BACKGROUND AKT, also called protein kinase B (PKB), is a serine/threonine-specific protein kinase originally identified as the oncogene in the transforming retrovirus, AKT8. It plays an important role in mammalian cellular signaling.1 In humans, the Akt family has three members: Akt1, Akt2, and Akt3. Akt1 is involved in cellular survival pathways by inhibiting apoptotic processes. Akt1 is also able to induce protein synthesis pathways, and is therefore a key signaling protein in the cellular pathways that lead to skeletal muscle hypertrophy, and general tissue growth. Since it can block apoptosis, and thereby promote cell survival, Akt1 has been implicated as a major factor in many types of cancer.2 Akt2 is an important signaling molecule in the insulin signaling pathway. It is required to induce glucose transport.3 The role of Akt3 is less clear, though it appears to be predominantly expressed in the brain. It has been reported that mice lacking Akt3 have small brains.4
Each Akt isomer possesses an N-terminal pleckstrin homology (PH) domain (residues 1–113), a kinase domain (residues 150–408) that is similar to those found in other AGC members such as cAMP-dependent protein kinase and protein kinase C, and a C-terminal regulatory domain (residues 409–480) containing a hydrophobic motif. During the activation process, cytosolic Akt is recruited to the plasma membrane through the interaction of its PH domain with phosphatidylinositol 3,4,5-trisphosphate (PIP3), which is generated by phosphatidylinositol 3-kinase in response to the growth factor receptor stimulation.
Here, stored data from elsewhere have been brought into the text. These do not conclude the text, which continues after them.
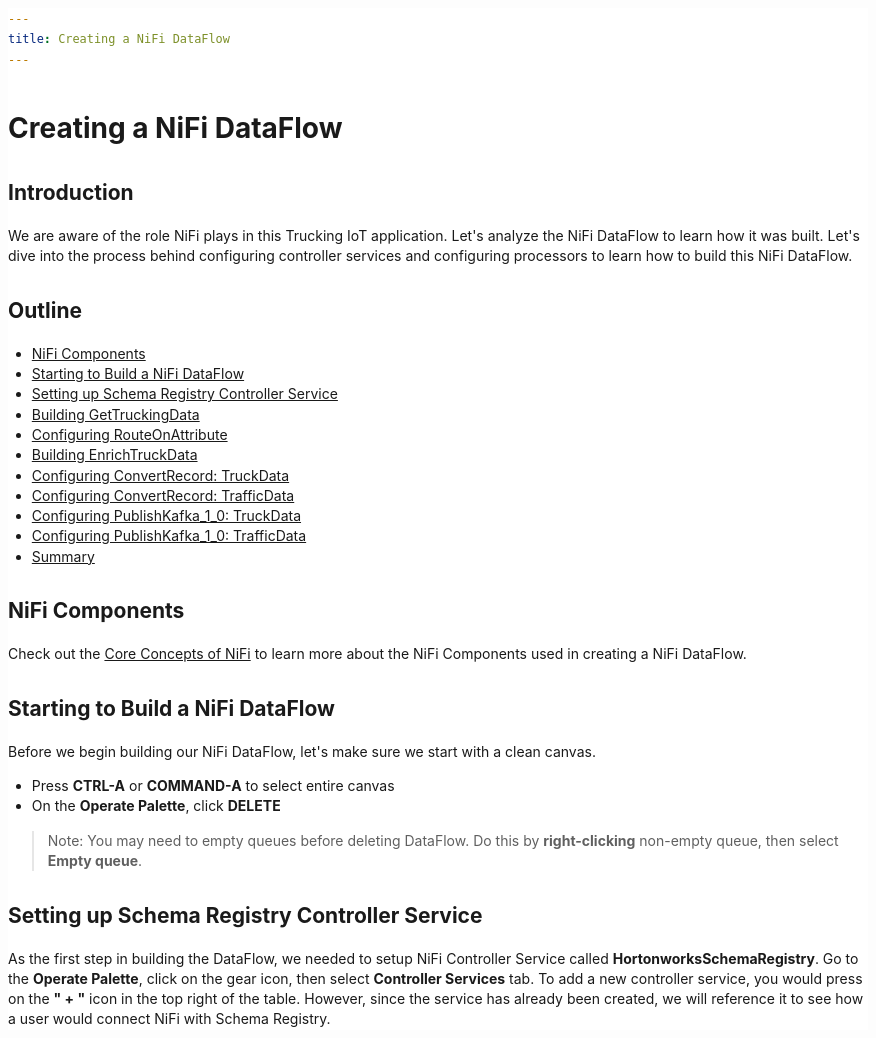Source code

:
 ```yaml
---
title: Creating a NiFi DataFlow
---
```


# Creating a NiFi DataFlow

## Introduction

We are aware of the role NiFi plays in this Trucking IoT application. Let's analyze the NiFi DataFlow to learn how it was built. Let's dive into the process behind configuring controller services and configuring processors to learn how to build this NiFi DataFlow.

## Outline

-   [NiFi Components](#nifi-components)
-   [Starting to Build a NiFi DataFlow](#starting-to-build-a-nifi-dataflow)
-   [Setting up Schema Registry Controller Service](#setting-up-schema-registry-controller-service)
-   [Building GetTruckingData](#building-gettruckingdata)
-   [Configuring RouteOnAttribute](#configuring-routeonattribute)
-   [Building EnrichTruckData](#building-enrichtruckdata)
-   [Configuring ConvertRecord: TruckData](#configuring-convertrecord-truckdata)
-   [Configuring ConvertRecord: TrafficData](#configuring-convertrecord-trafficdata)
-   [Configuring PublishKafka_1_0: TruckData](#configuring-publishkafka_1_0-truckdata)
-   [Configuring PublishKafka_1_0: TrafficData](#configuring-publishkafka_1_0-trafficdata)
-   [Summary](#summary)

## NiFi Components

Check out the [Core Concepts of NiFi](https://hortonworks.com/tutorial/analyze-transit-patterns-with-apache-nifi/section/1/#the-core-concepts-of-nifi) to learn more about the NiFi Components used in creating a NiFi DataFlow.

## Starting to Build a NiFi DataFlow

Before we begin building our NiFi DataFlow, let's make sure we start with a clean canvas.

-   Press **CTRL-A** or **COMMAND-A** to select entire canvas
-   On the **Operate Palette**, click **DELETE**

> Note: You may need to empty queues before deleting DataFlow. Do this by **right-clicking** non-empty queue, then select **Empty queue**.

## Setting up Schema Registry Controller Service

As the first step in building the DataFlow, we needed to setup NiFi Controller Service called **HortonworksSchemaRegistry**. Go to the **Operate Palette**, click on the gear icon, then select **Controller Services** tab. To add a new controller service, you would press on the **" + "** icon in the top right of the table. However, since the service has already been created, we will reference it to see how a user would connect NiFi with Schema Registry.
It is thought that the membrane interaction results in conformational changes of Akt, exposing a pair of residues, Thr308 at the activation loop of the kinase domain and Ser473 at the hydrophobic motif of the regulatory domain, for phosphorylation by the phosphoinositide-dependent kinase 1 (PDK1) and a putative kinase PDK2 (mTOR), respectively. It has been demonstrated that the phosphorylation at both Thr308 and Ser473 is required for the full activation of Akt.5 The phosphorylated active Akt in turn phosphorylates downstream effectors such as GSK3, PFK2, and BAD.
1. Chan T et al.: Annu. Rev. Biochem. 68:965-1014, 1999.
2. Bussink J et al.: Lancet Oncol. 9:288-296, 2008.
3. Ng Y et al.: Cell Metabolism, 7: 348-356, 2008.
4. Easton RM et al.: Mol Cell Biol. 25: 1869–1878, 2005.